YOUR ASSIGNMENT:
Reproduce verbatim every line from the one that includes "メニュー【冷やしタヌキ】の販売を開始します。 玉芳の【冷やしタヌキ" to the closing line of the entries; omit everything before it.
Start of Block
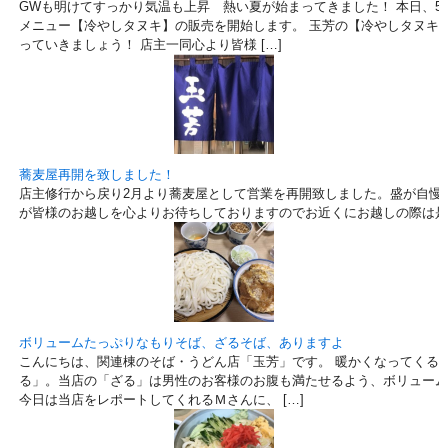
GWも明けてすっかり気温も上昇 熱い夏が始まってきました！ 本日、5
メニュー【冷やしタヌキ】の販売を開始します。 玉芳の【冷やしタヌキ
っていきましょう！ 店主一同心より皆様 […]
蕎麦屋再開を致しました！
店主修行から戻り2月より蕎麦屋として営業を再開致しました。盛が自慢
が皆様のお越しを心よりお待ちしておりますのでお近くにお越しの際は是
ボリュームたっぷりなもりそば、ざるそば、ありますよ
こんにちは、関連棟のそば・うどん店「玉芳」です。 暖かくなってくる
る」。当店の「ざる」は男性のお客様のお腹も満たせるよう、ボリューム
今日は当店をレポートしてくれるＭさんに、 […]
End of Block
EXERCISE RESULT:
メニュー【冷やしタヌキ】の販売を開始します。 玉芳の【冷やしタヌキ
っていきましょう！ 店主一同心より皆様 […]
蕎麦屋再開を致しました！
店主修行から戻り2月より蕎麦屋として営業を再開致しました。盛が自慢
が皆様のお越しを心よりお待ちしておりますのでお近くにお越しの際は是
ボリュームたっぷりなもりそば、ざるそば、ありますよ
こんにちは、関連棟のそば・うどん店「玉芳」です。 暖かくなってくる
る」。当店の「ざる」は男性のお客様のお腹も満たせるよう、ボリューム
今日は当店をレポートしてくれるＭさんに、 […]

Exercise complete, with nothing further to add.